** Opening SUPPLIED DATA block **
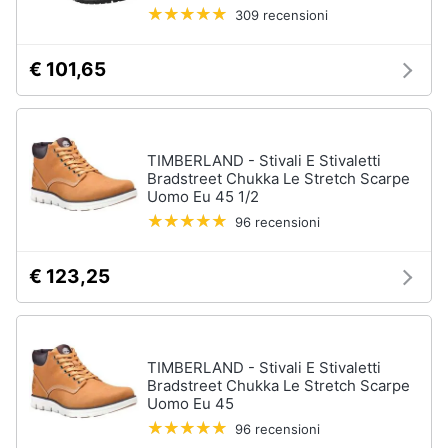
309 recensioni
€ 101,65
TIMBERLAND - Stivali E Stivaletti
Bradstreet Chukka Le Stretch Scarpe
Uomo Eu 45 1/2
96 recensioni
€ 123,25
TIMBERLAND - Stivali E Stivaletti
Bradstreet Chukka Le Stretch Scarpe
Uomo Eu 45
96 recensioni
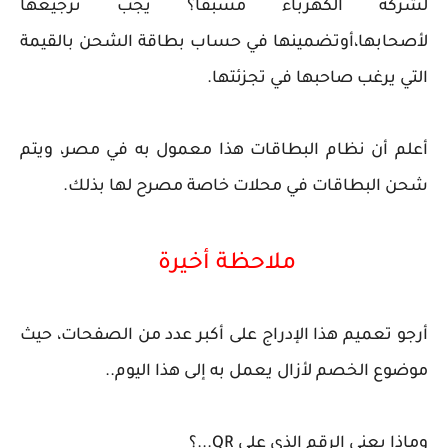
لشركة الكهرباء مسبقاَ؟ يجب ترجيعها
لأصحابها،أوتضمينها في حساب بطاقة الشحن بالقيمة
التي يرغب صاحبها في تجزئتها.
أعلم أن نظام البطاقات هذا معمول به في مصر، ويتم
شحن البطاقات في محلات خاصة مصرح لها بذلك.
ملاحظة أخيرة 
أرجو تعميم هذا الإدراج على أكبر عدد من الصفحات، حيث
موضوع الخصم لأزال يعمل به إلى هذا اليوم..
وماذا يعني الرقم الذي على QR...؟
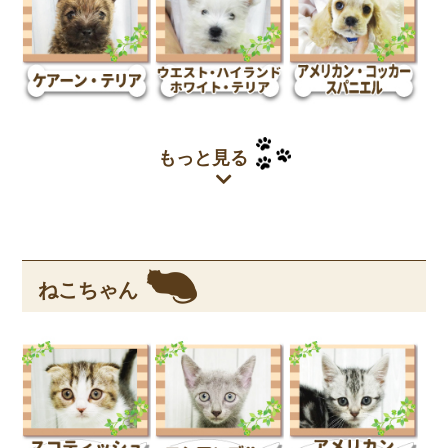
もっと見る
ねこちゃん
** Closing SUPPLIED DATA block **
** Opening SUPPLIED DATA block **
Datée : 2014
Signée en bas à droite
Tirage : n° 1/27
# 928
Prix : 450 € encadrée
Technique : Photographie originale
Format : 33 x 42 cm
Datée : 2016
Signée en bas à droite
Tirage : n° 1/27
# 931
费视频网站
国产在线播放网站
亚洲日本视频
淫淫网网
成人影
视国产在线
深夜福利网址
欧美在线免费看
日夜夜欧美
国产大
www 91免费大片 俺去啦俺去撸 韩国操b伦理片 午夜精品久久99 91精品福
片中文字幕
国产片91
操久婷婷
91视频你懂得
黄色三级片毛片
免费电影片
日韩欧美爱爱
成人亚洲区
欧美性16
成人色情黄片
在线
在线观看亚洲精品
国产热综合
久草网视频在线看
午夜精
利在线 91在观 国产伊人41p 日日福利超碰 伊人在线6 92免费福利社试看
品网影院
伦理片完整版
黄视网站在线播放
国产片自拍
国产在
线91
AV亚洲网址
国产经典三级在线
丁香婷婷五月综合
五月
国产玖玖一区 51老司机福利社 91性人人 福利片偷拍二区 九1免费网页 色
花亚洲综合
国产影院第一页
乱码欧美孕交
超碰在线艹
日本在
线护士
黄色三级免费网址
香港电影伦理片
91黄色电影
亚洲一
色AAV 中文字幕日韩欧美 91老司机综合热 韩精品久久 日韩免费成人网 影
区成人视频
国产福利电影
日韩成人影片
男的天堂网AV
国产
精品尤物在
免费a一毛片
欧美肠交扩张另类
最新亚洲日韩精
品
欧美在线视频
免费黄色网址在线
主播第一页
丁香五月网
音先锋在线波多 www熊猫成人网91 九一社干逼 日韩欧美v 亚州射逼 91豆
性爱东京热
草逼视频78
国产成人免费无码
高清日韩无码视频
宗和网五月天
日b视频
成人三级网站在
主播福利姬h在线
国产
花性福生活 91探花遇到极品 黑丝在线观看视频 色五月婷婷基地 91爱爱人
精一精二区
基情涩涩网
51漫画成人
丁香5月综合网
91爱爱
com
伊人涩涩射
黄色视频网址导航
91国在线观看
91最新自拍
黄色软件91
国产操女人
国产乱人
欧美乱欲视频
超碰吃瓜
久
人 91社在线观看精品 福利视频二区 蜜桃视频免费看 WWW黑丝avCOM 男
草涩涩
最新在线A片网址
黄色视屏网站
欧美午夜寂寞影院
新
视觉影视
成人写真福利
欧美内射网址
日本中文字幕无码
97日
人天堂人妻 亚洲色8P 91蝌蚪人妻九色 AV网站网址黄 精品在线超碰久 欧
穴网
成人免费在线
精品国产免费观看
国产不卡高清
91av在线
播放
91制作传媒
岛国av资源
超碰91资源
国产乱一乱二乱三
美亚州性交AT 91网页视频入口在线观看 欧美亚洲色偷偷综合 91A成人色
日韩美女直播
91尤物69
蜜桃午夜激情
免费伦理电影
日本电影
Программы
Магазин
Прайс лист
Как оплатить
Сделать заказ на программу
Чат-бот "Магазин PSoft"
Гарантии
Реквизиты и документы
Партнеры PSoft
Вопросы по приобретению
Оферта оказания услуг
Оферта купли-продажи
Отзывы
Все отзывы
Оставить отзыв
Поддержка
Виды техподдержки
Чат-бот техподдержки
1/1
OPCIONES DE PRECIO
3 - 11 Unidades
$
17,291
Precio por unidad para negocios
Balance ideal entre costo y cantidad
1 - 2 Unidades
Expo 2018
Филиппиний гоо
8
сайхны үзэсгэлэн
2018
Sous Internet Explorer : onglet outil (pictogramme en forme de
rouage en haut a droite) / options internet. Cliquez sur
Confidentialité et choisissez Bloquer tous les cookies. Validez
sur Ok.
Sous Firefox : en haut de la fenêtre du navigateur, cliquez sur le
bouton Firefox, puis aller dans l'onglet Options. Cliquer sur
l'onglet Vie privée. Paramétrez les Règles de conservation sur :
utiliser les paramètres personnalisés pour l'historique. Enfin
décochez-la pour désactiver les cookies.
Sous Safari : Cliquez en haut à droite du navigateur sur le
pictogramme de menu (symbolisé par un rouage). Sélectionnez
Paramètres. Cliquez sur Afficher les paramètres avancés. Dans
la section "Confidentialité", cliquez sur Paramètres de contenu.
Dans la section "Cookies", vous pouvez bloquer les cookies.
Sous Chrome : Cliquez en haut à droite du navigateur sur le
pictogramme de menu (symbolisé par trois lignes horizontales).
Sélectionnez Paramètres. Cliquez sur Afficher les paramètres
** Closing SUPPLIED DATA block **
» **TASK BRIEF**
Echo the lines in the entries, beginning with the line that contains "309 recensioni" and continuing through the line that contains "وماذا يعني الرقم الذي على QR...؟", with both of those lines included. Leave the pictures out of your answer.

» **SOLUTION TO THE EXERCISE**
309 recensioni
€ 101,65
TIMBERLAND - Stivali E Stivaletti
Bradstreet Chukka Le Stretch Scarpe
Uomo Eu 45 1/2
96 recensioni
€ 123,25
TIMBERLAND - Stivali E Stivaletti
Bradstreet Chukka Le Stretch Scarpe
Uomo Eu 45
96 recensioni
لشركة الكهرباء مسبقاَ؟ يجب ترجيعها
لأصحابها،أوتضمينها في حساب بطاقة الشحن بالقيمة
التي يرغب صاحبها في تجزئتها.
أعلم أن نظام البطاقات هذا معمول به في مصر، ويتم
شحن البطاقات في محلات خاصة مصرح لها بذلك.
ملاحظة أخيرة 
أرجو تعميم هذا الإدراج على أكبر عدد من الصفحات، حيث
موضوع الخصم لأزال يعمل به إلى هذا اليوم..
وماذا يعني الرقم الذي على QR...؟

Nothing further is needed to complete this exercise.